Aurions-nous imaginé, il y a quelques décennies, que l’essentiel de nos interactions serait médiatisé par un petit appareil, logé au fond de notre poche ? Que l’IA optimiserait des bombardements meurtriers et rédigerait nos déclarations d’amour ? Que tout ce qui était directement vécu s’évanouirait dans sa propre numérisation ?
La « société réticulaire » décrit le stade d’avancement actuel de la société capitaliste qui, après avoir été dominée par les marchandises puis par le « spectacle », est désormais soumise à la circulation de l’information en ligne et sur les réseaux. L’accumulation essentielle du Capital n’est plus celle des produits de consommation, ni celle de leurs images, mais l’accumulation de la circulation elle-même. Les pixels qui codent les images qui n’ont plus besoin d’être vues pour avoir une efficacité politique, militaire ou économique.

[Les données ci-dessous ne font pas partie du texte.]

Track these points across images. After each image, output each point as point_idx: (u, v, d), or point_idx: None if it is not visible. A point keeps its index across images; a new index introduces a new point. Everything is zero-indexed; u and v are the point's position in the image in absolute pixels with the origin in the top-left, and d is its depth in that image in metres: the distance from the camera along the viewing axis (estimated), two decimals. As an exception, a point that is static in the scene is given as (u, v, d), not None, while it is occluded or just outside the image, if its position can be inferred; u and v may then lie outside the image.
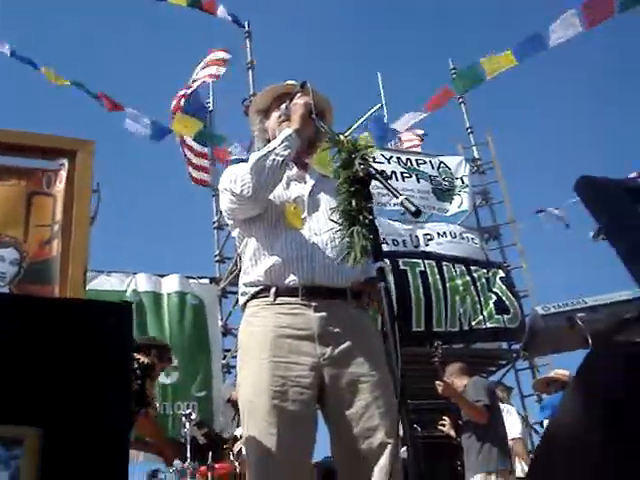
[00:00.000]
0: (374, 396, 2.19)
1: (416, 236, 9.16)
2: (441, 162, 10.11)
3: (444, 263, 8.61)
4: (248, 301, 2.40)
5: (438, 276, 8.40)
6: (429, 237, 9.22)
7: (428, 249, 8.98)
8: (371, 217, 1.96)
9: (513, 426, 6.12)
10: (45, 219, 2.09)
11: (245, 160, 2.53)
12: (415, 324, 8.03)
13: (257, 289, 2.37)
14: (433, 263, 8.51)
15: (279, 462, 2.11)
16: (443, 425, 5.80)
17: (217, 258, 9.92)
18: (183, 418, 5.60)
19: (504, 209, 10.45)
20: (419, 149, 11.12)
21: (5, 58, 8.79)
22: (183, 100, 9.97)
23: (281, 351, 2.24)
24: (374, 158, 2.08)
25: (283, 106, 2.57)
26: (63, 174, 2.12)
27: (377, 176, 1.97)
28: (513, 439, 5.98)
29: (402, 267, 8.20)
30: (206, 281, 9.24)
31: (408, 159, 9.86)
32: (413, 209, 1.83)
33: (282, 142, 2.37)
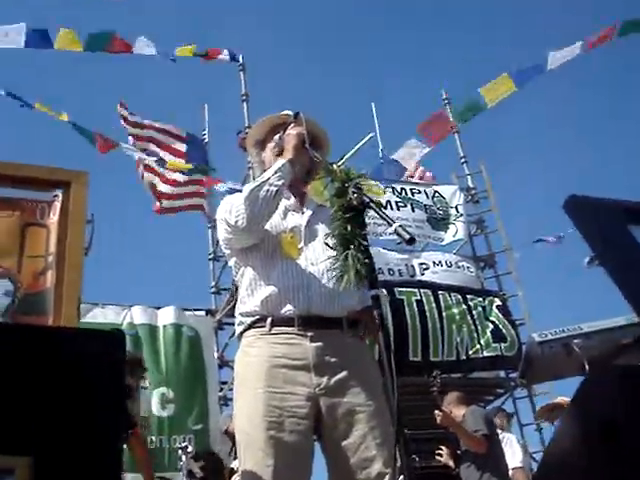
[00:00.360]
0: (370, 426, 2.18)
1: (412, 265, 9.15)
2: (435, 191, 10.15)
3: (440, 292, 8.59)
4: (244, 331, 2.40)
5: (434, 305, 8.38)
6: (425, 266, 9.21)
7: (424, 278, 8.97)
8: (366, 243, 1.97)
9: (514, 455, 6.06)
10: (39, 250, 2.09)
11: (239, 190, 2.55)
12: (412, 354, 7.99)
13: (253, 319, 2.37)
14: (429, 292, 8.50)
15: (276, 494, 2.09)
16: (440, 455, 5.76)
17: (213, 290, 9.89)
18: (179, 451, 5.54)
19: (499, 238, 10.48)
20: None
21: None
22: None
23: (276, 381, 2.23)
24: (369, 187, 2.10)
25: (276, 137, 2.59)
26: (57, 205, 2.13)
27: (371, 204, 1.99)
28: (514, 468, 5.91)
29: (398, 296, 8.18)
30: (202, 313, 9.20)
31: (402, 188, 9.89)
32: (407, 237, 1.84)
33: (275, 172, 2.39)
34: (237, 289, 2.55)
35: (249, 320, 2.38)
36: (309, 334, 2.28)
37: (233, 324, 2.59)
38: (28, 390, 1.15)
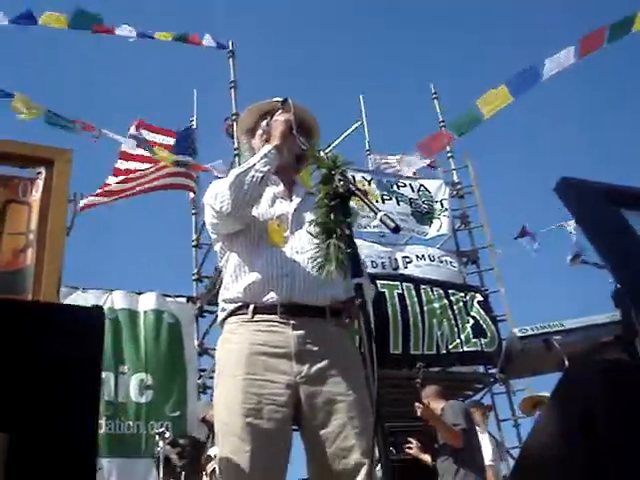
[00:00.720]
0: (349, 416, 2.17)
1: (395, 259, 9.17)
2: (421, 185, 10.16)
3: (422, 286, 8.62)
4: (227, 318, 2.38)
5: (416, 299, 8.40)
6: (408, 260, 9.23)
7: (407, 272, 8.99)
8: (349, 232, 1.95)
9: (484, 453, 6.09)
10: (20, 227, 2.06)
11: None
12: (393, 347, 8.01)
13: (236, 306, 2.36)
14: (411, 286, 8.52)
15: (253, 480, 2.08)
16: (410, 448, 5.77)
17: (195, 277, 9.85)
18: (157, 437, 5.53)
19: (483, 233, 10.52)
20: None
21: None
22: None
23: (256, 368, 2.22)
24: (354, 178, 2.09)
25: (264, 123, 2.57)
26: (40, 183, 2.10)
27: (356, 192, 1.97)
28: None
29: (380, 289, 8.19)
30: (183, 300, 9.19)
31: (388, 181, 9.91)
32: (392, 225, 1.83)
33: (261, 158, 2.37)
34: (221, 274, 2.53)
35: (232, 307, 2.37)
36: (291, 322, 2.27)
37: (214, 312, 2.58)
38: (3, 367, 1.13)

Cette nouvelle gouvernementalité transforme de fond en comble
notre rapport à l’existence. Quelle est donc la nouvelle nature de ce pouvoir circulatoire ?
Ian Alan Paul, en un style incisif, souligne les contradictions inhérentes à la vie contemporaine, où règne la « séparation connectée », où agissent de concours « la séparation numérique et l’intégration au réseau », où la vie trouve une plus grande réalité à sa propre « désunion en ligne ».
L’auteur développe les conséquences « bio-réticulaires » et « nécro-réticulaires » de la connectivité permanente, et propose enfin des voies de sortie éthiques et politiques, par de nouvelles formes d’insurrection, par l’autonomie et le détournement.
Avec La Société réticulaire, Ian Alan Paul remet La Société du spectacle de Debord à l’heure en actant que c’est désormais par la circulation de l’information et notre relation viscérale au numérique que le capitalisme redéfinit les formes de la vie, de la mort et du politique. Restent heureusement et toujours la désertion, le sabotage et la révolte.
Ian Alan Paul est docteur, artiste et théoricien états-unien, il enseigne la théorie des médias à Barcelone. Réalisateur de films et de nombreuses installations numériques, il a publié plusieurs articles traduits dans lundimatin, ainsi qu’un premier livre Moving images (Transcript, USA, 2020).